The coefficient of determination is a statistical measurement that examines how differences in one variable can be explained by the difference in a second variable, when predicting the outcome of a given event. In other words, this coefficient, which is more commonly known as R-squared (or R2), assesses how strong the linear relationship is between two variables, and is heavily relied on by researchers when conducting trend analysis. To cite an example of its application, this coefficient may contemplate the following question: if a woman becomes pregnant on a certain day, what is the likelihood that she would deliver her baby on a particular date in the future? In this scenario, this metric aims to calculate the correlation between two related events: conception and birth.
R-Squared
Key Takeaways
- The coefficient of determination is a complex idea centered on the statistical analysis of models for data.
- The coefficient of determination is used to explain how much variability of one factor can be caused by its relationship to another factor.
- This coefficient is commonly known as R-squared (or R2), and is sometimes referred to as the "goodness of fit."
- This measure is represented as a value between 0.0 and 1.0, where a value of 1.0 indicates a perfect fit, and is thus a highly reliable model for future forecasts, while a value of 0.0 would indicate that the model fails to accurately model the data at all.

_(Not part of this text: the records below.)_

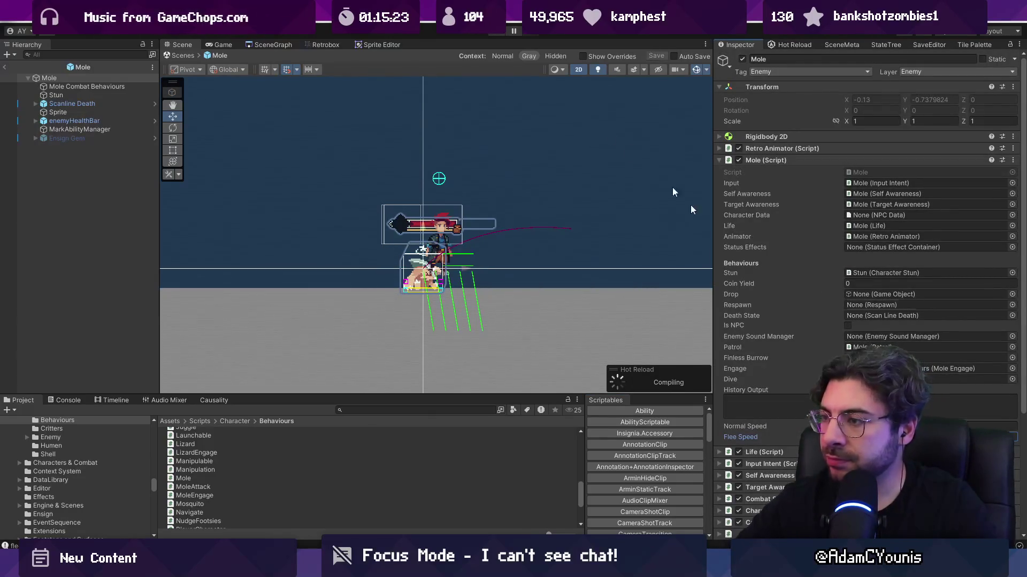
{"action": "left_click", "coordinate": [187, 55]}
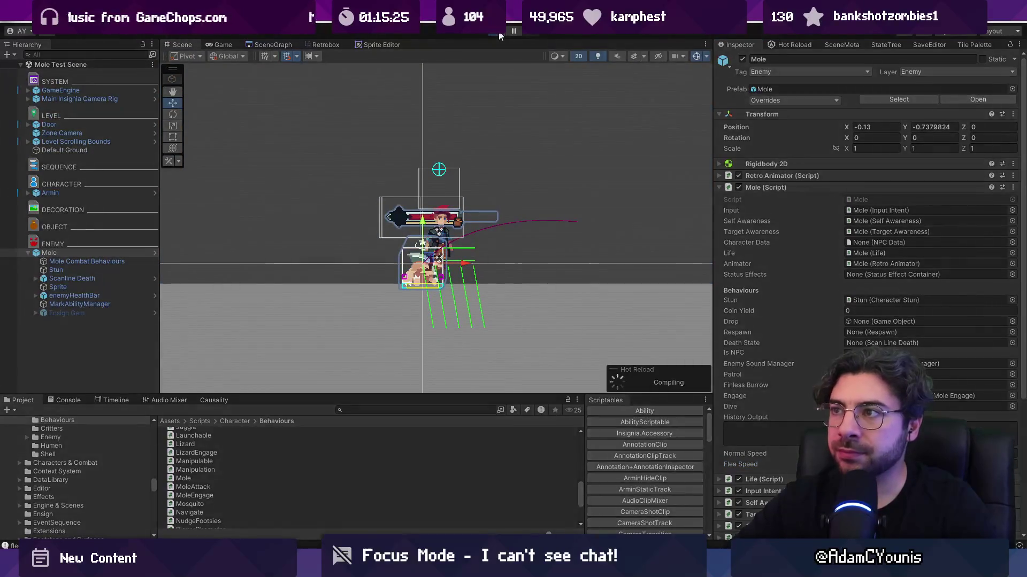
{"action": "left_click", "coordinate": [498, 32]}
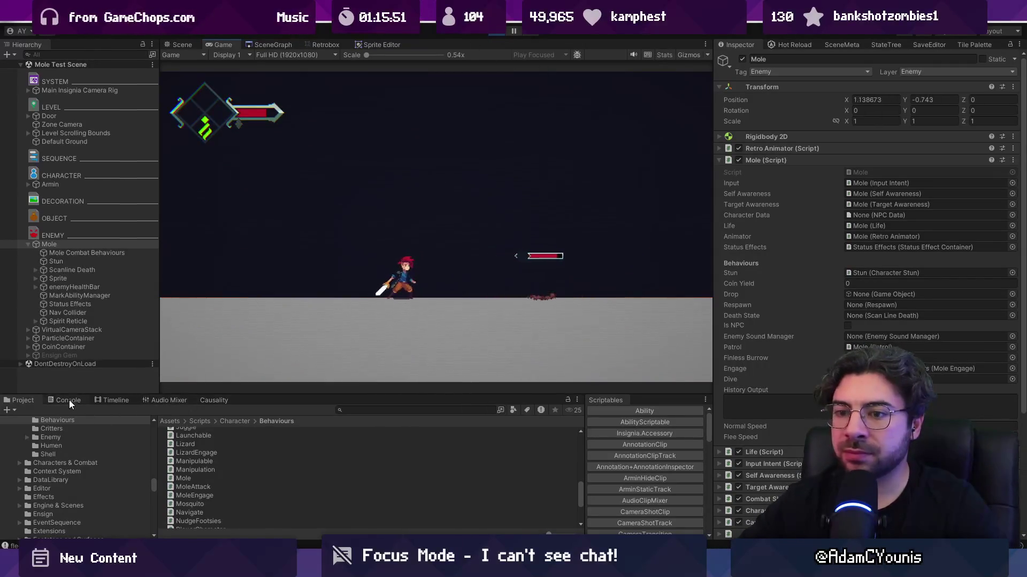
- Show the Mole's StateTree, run the player right and swing the sword, then pause the game
{"action": "left_click", "coordinate": [885, 44]}
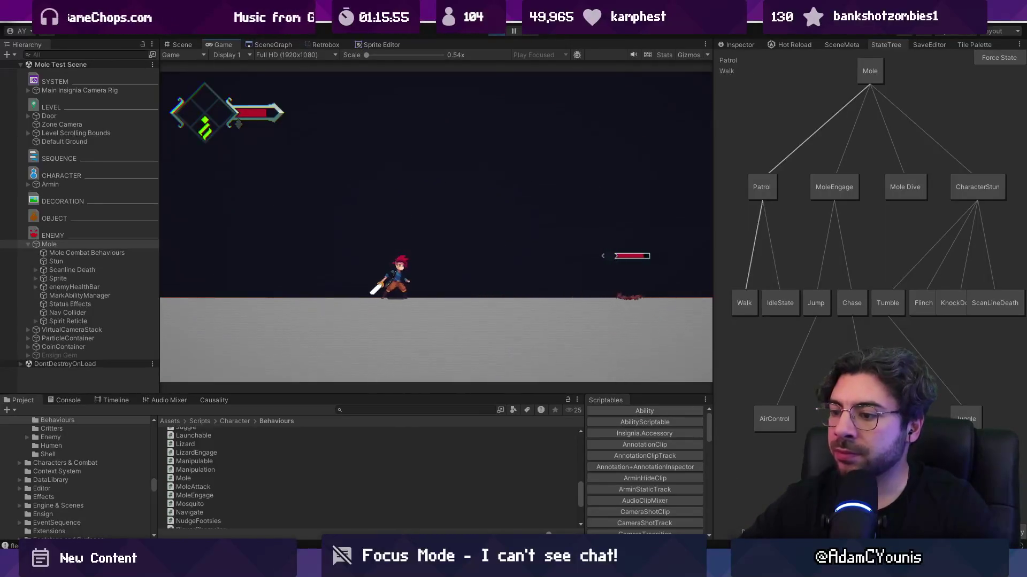
{"action": "mouse_move", "coordinate": [408, 567]}
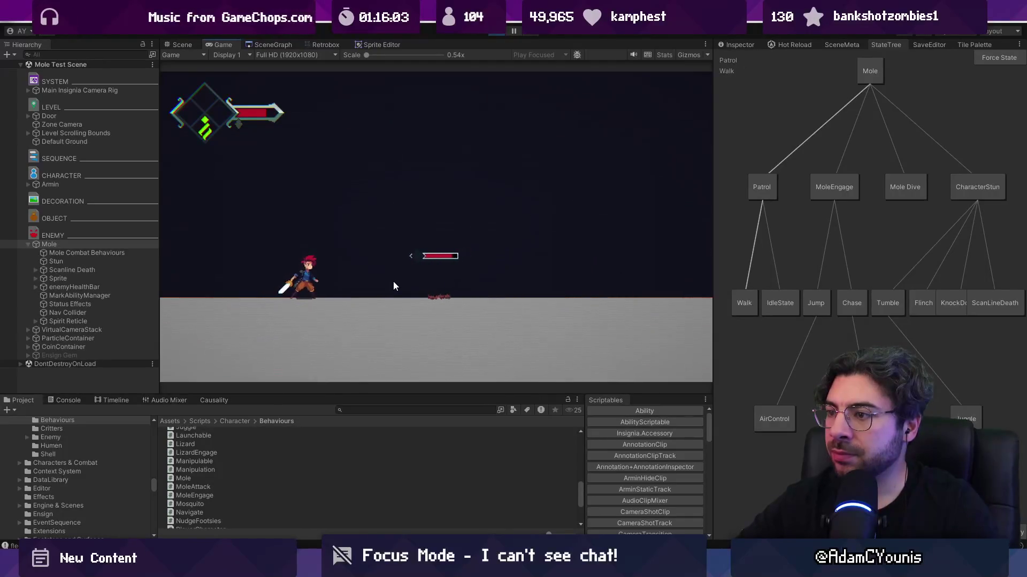
{"action": "key", "text": "Right"}
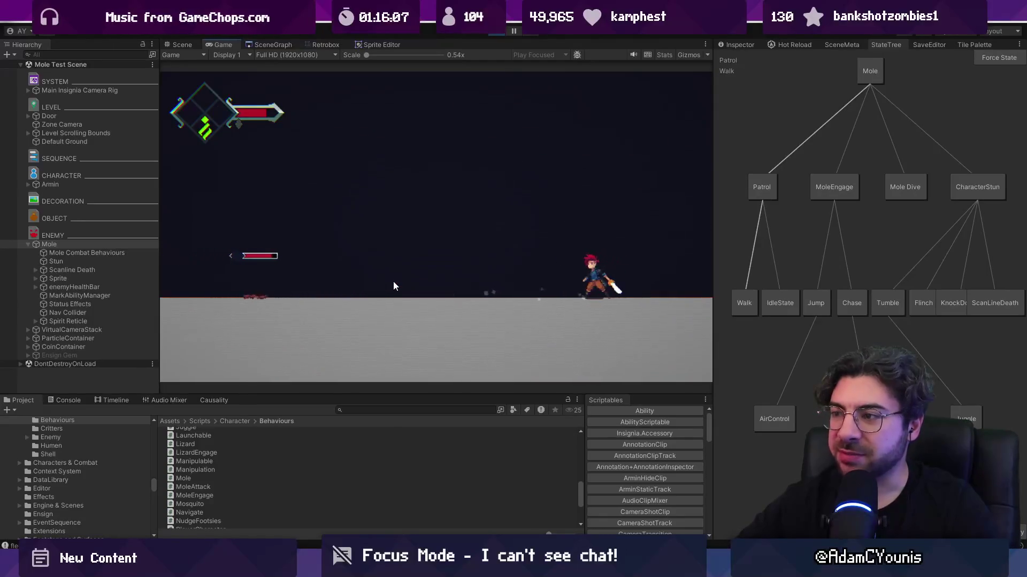
{"action": "key", "text": "x"}
{"action": "left_click", "coordinate": [514, 31]}
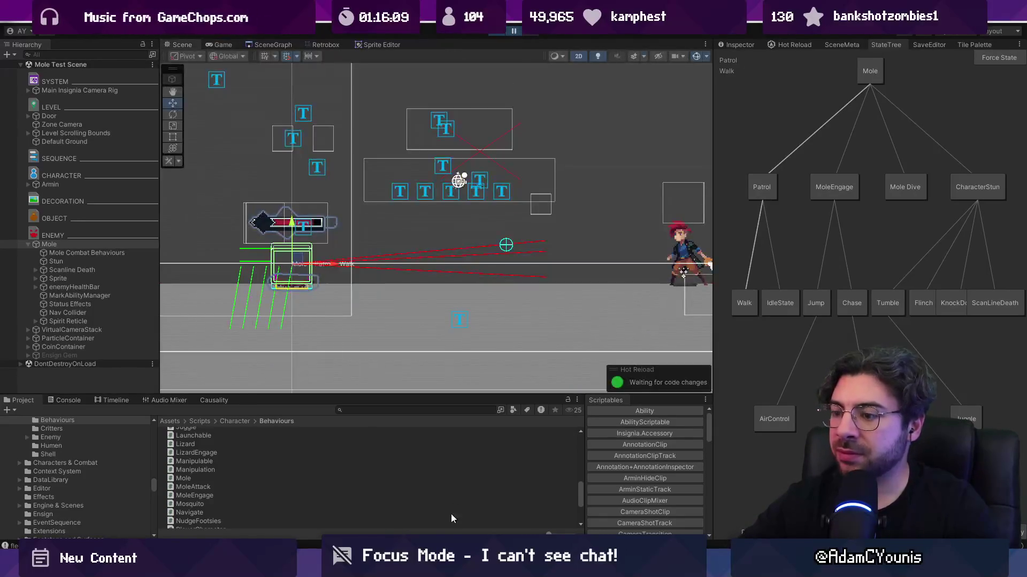
{"action": "key", "text": "alt+Tab"}
- Open MoleEngage.cs in Visual Studio Code via quick file search for 'engage'
{"action": "left_click", "coordinate": [424, 334]}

Understanding the Coefficient of Determination
The coefficient of determination is a measurement used to explain how much variability of one factor can be caused by its relationship to another related factor. This correlation, known as the "goodness of fit," is represented as a value between 0.0 and 1.0. A value of 1.0 indicates a perfect fit, and is thus a highly reliable model for future forecasts, while a value of 0.0 would indicate that the calculation fails to accurately model the data at all. But a value of 0.20, for example, suggests that 20% of the dependent variable is predicted by the independent variable, while a value of 0.50 suggests that 50% of the dependent variable is predicted by the independent variable, and so forth.
Graphing the Coefficient of Determination
On a graph, the goodness of fit measures the distance between a fitted line and all of the data points that are scattered throughout the diagram. The tight set of data will have a regression line that's close to the points and have a high level of fit, meaning that the distance between the line and the data is small. Although a good fit has an R2 close to 1.0, this number alone cannot determine whether the data points or predictions are biased. It also doesn't tell analysts whether the coefficient of determination value is intrinsically good or bad. It is at the discretion of the user to evaluate the meaning of this correlation, and how it may be applied in the context of future trend analyses.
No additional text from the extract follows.